Absence de causes d'exonération de responsabilité

L'arrêt est égalemet intéressant en ce qu'il souligne que la responsabilité de l'Etat ne saurait être écartée au motif que la société subissant la mesure de fermeture "n'ignorait pas les risques graves résultant de la présence inadéquate en milieu désormais urbanisé des chais qu'elle exploitait, ni l'intention de l'administration d'en éviter la réalisation" : 

"Considérant que si la SOCIETE G. n'ignorait pas les risques graves résultant de la présence inadéquate en milieu désormais urbanisé des chais qu'elle exploitait, ni l'intention de l'administration d'en éviter la réalisation, l'existence de tels risques ayant justifié l'intervention du décret du 21 octobre 2004 ne résultait pas des seules caractéristiques propres de l'installation et des conditions dans lesquelles la SOCIETE G. s'est installée en 1782 et exploitait depuis lors son installation ; que le dommage résultant de la fermeture de l'installation excédait dès lors, à la date à laquelle la mesure est intervenue, en partie les aléas que comporte nécessairement son exploitation ; qu'il sera fait une juste appréciation de la part du préjudice devant être supportée, en l'espèce, par l'État sur le fondement de la rupture d'égalité devant les charges publiques, en la limitant à trente pour cent du montant indemnisable"

Evaluation du préjudice subi

Dans la présente espèce, le fait générateur de responsabilité sans faute de l'Etat tient à la rutpure d'égalité devant les charges publiques créée par la mesure de police - fermeture - prise par le représentant de l'Etat à l'encontre de l'exploitant. 

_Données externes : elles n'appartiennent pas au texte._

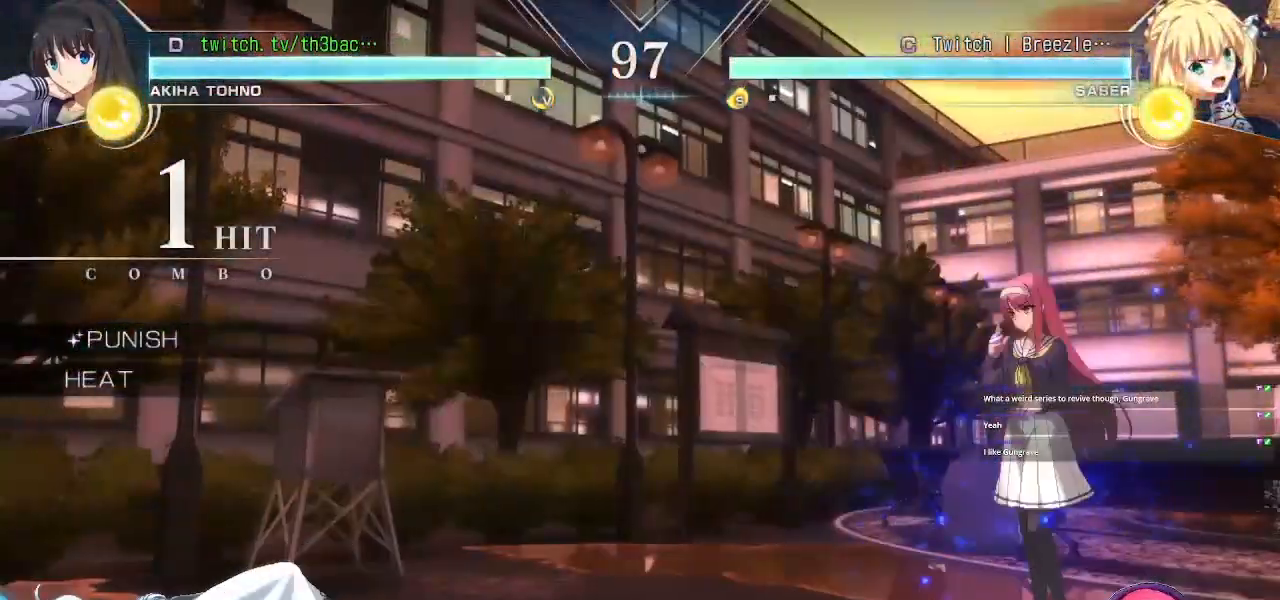
{"buttons": [], "left_stick": "center", "events": [[50, "left_stick", "left"], [383, "left_stick", "center"]]}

Encore faut-il que le préjudice présente un caractère grave et spécial et en lien direct avec le fait générateur qui vient d'être évoqué. C'est en écartant les postes de dépenses non directement liées à la décision préfectorale de fermeture de l'ICPE que le Conseil d'Etat fixe à 202 111,53 euros, le montant (augmenté des intérêts aux taux légal) de l'indemnisation due à la société contrainte de déménager son outil de travail.